Manawatu health officials investigating a tuberculosis case are testing 90 people who attended a school chess tournament in Palmerston North in June.
More than 1800 Palmerston North Boys' High School students, staff and close contacts have been tested for the disease since the discovery last month of a Year 9 pupil with active tb.
Of those 1800-plus people, tests have shown 206 had been exposed to the disease.

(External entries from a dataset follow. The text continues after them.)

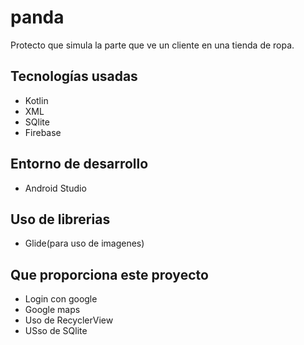 # panda
Protecto que simula la parte que ve un cliente en una tienda de ropa.
##  Tecnologías usadas
- Kotlin
- XML
- SQlite
- Firebase
## Entorno de desarrollo
- Android Studio
## Uso de librerias
- Glide(para uso de imagenes)
## Que proporciona este proyecto
- Login con google
- Google maps
- Uso de RecyclerView
- USso de SQlite

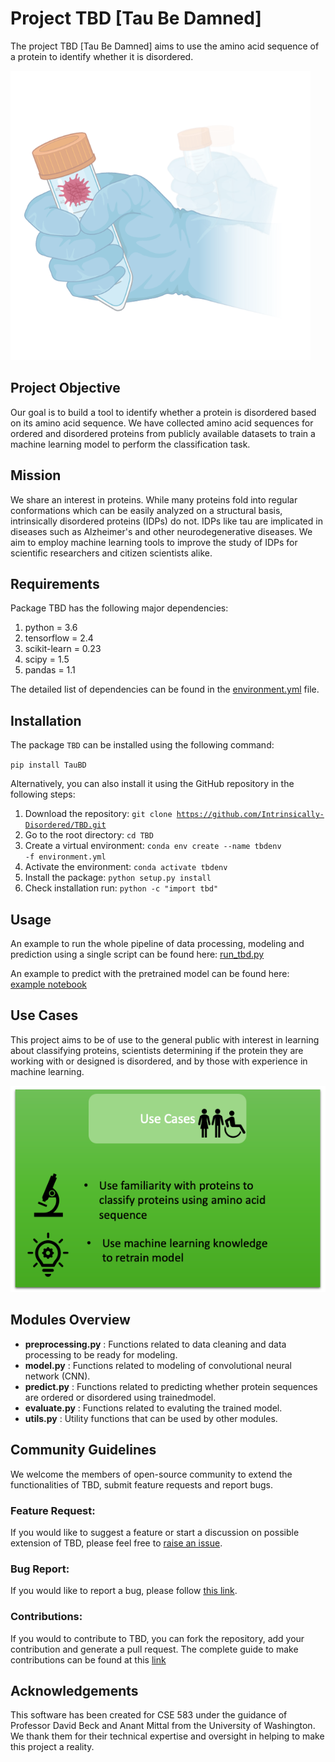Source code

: # Project TBD [Tau Be Damned]

The project TBD [Tau Be Damned] aims to use the amino acid sequence of a protein to identify whether it is disordered.

![The TBD logo, nice isn't it?](doc/images/TBDlogo.png)

## Project Objective

Our goal is to build a tool to identify whether a protein is disordered based on its amino acid sequence. We have collected amino acid
sequences for ordered and disordered proteins from publicly available datasets to train a machine learning model to perform the
classification task.

## Mission

We share an interest in proteins.
While many proteins fold into regular conformations which can be easily analyzed on a structural basis, intrinsically disordered proteins
(IDPs) do not. IDPs like tau are implicated in diseases such as Alzheimer's and other neurodegenerative diseases. We aim to employ machine learning tools to improve the study of IDPs for scientific researchers and citizen scientists alike.

## Requirements

Package TBD has the following major dependencies:

1. python = 3.6
2. tensorflow = 2.4
3. scikit-learn = 0.23
4. scipy = 1.5
5. pandas = 1.1

The detailed list of dependencies can be found in the [environment.yml](environment.yml) file.


## Installation

The package `TBD` can be installed using the following command:

<code>pip install TauBD </code>

Alternatively, you can also install it using the GitHub repository in the following steps:

1. Download the repository: <code>git clone https://github.com/Intrinsically-Disordered/TBD.git</code>
2. Go to the root directory:  <code>cd TBD</code>
3. Create a virtual environment: <code>conda env create --name tbdenv -f environment.yml</code>
4. Activate the environment: <code>conda activate tbdenv</code>
5. Install the package: <code>python setup.py install</code>
6. Check installation run: <code>python -c "import tbd"</code>

## Usage

An example to run the whole pipeline of data processing, modeling and prediction using a single script can be found here: [run_tbd.py](doc/examples/run_tbd.py)

An example to predict with the pretrained model can be found here: [example notebook](doc/examples/example_of_how_to_predict_with_package.ipynb)

## Use Cases

This project aims to be of use to the general public with interest in learning about classifying proteins, scientists determining if the protein they are working with or designed is disordered, and by those with experience in machine learning.

![Use cases graphic](doc/images/use_cases.png)

## Modules Overview

* __preprocessing.py__         :  Functions related to data cleaning and data processing to be ready for modeling.
* __model.py__        :  Functions related to modeling of convolutional neural network (CNN).
* __predict.py__      :  Functions related to predicting whether protein sequences are ordered or disordered using trainedmodel.
* __evaluate.py__   :  Functions related to evaluting the trained model.
* __utils.py__   :  Utility functions that can be used by other modules.


## Community Guidelines

 We welcome the members of open-source community to extend the functionalities of TBD, submit feature requests and report bugs.

 ### Feature Request:
 If you would like to suggest a feature or start a discussion on possible extension of TBD, please feel free to <a href="https://github.com/Intrinsically-Disordered/TBD/issues/new">raise an issue</a>.

 ### Bug Report:
 If you would like to report a bug, please follow <a href="https://github.com/Intrinsically-Disordered/TBD/issues/new">this link</a>.

 ### Contributions:
 If you would to contribute to TBD, you can fork the repository, add your contribution and generate a pull request. The complete guide to make contributions can be found at this <a href="https://github.com/Intrinsically-Disordered/TBD/blob/main/CONTRIBUTIONS.md">link</a>

 ## Acknowledgements

This software has been created for CSE 583 under the guidance of Professor David Beck and Anant Mittal from the University of Washington. We thank them for their technical expertise and oversight in helping to make this project a reality.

They have begun taking a four-month course of antibiotics, to be taken twice a week.
None of those cases has progressed to the point where the patient was infectious.

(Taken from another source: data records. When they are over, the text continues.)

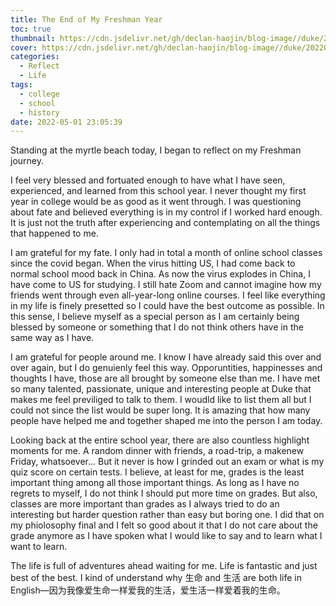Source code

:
 ```yaml
---
title: The End of My Freshman Year
toc: true
thumbnail: https://cdn.jsdelivr.net/gh/declan-haojin/blog-image//duke/20220502001556.png
cover: https://cdn.jsdelivr.net/gh/declan-haojin/blog-image//duke/20220502001556.png
categories:
  - Reflect
  - Life
tags:
  - college
  - school
  - history
date: 2022-05-01 23:05:39
---
```


Standing at the myrtle beach today, I began to reflect on my Freshman journey. 



I feel very blessed and fortuated enough to have what I have seen, experienced, and learned from this school year. I never thought my first year in college would be as good as it went through. I was questioning about fate and believed everything is in my control if I worked hard enough. It is just not the truth after experiencing and contemplating on all the things that happened to me. 

I am grateful for my fate. I only had in total a month of online school classes since the covid began. When the virus hitting US, I had come back to normal school mood back in China. As now the virus explodes in China, I have come to US for studying. I still hate Zoom and cannot imagine how my friends went through even all-year-long online courses. I feel like everything in my life is finely presetted so I could have the best outcome as possible. In this sense, I believe myself as a special person as I am certainly being blessed by someone or something that I do not think others have in the same way as I have.

I am grateful for people around me. I know I have already said this over and over again, but I do genuienly feel this way. Opporuntities, happinesses and thoughts I have, those are all brought by someone else than me. I have met so many talented, passionate, unique and interesting people at Duke that makes me feel previliged to talk to them. I woudld like to list them all but I could not since the list would be super long. It is amazing that how many people have helped me and together shaped me into the person I am today.

Looking back at the entire school year, there are also countless highlight moments for me. A random dinner with friends, a road-trip, a makenew Friday, whatsoever... But it never is how I grinded out an exam or what is my quiz score on certain tests. I believe, at least for me, grades is the least important thing among all those important things. As long as I have no regrets to myself, I do not think I should put more time on grades. But also, classes are more important than grades as I always tried to do an interesting but harder question rather than easy but boring one. I did that on my phiolosophy final and I felt so good about it that I do not care about the grade anymore as I have spoken what I would like to say and to learn what I want to learn.

The life is full of adventures ahead waiting for me. Life is fantastic and just best of the best. I kind of understand why 生命 and 生活 are both life in English—因为我像爱生命一样爱我的生活，爱生活一样爱着我的生命。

MidCentral Health communications manager Dennis Geddis said only people who had close contact with the infectious boy were in any danger of having been exposed to tb.
"These people actually had to be really up close for a long period to get anything," Mr Geddis said.
Schools from the Manawatu and Horowhenua area had taken part in the chess tournament. Participants were being tested as a precaution, he said.
"It's like a pond. We do the closest contacts first, that was the class and their families. Then we moved out into all the Year 9 ones, then the next circle is wider and even wider. This is a wider one still. It's fairly unlikely we will get many [positive tests]."
On average there are about 400 cases of tuberculosis diagnosed in New Zealand each year. Last year there were 348 cases. It is not a highly contagious disease, and is curable if treated early with specific antibiotics.
The student whose tb case sparked the wide-ranging series of tests is still undergoing treatment in isolation.
Medical Officer of Health Patrick O'Connor said there was no need for community panic.
"We have always said we have the situation under control and that has not changed. The social contact tracing now under way is part of the wider process we began last month. We have to wait for the results before determining if any further action is needed."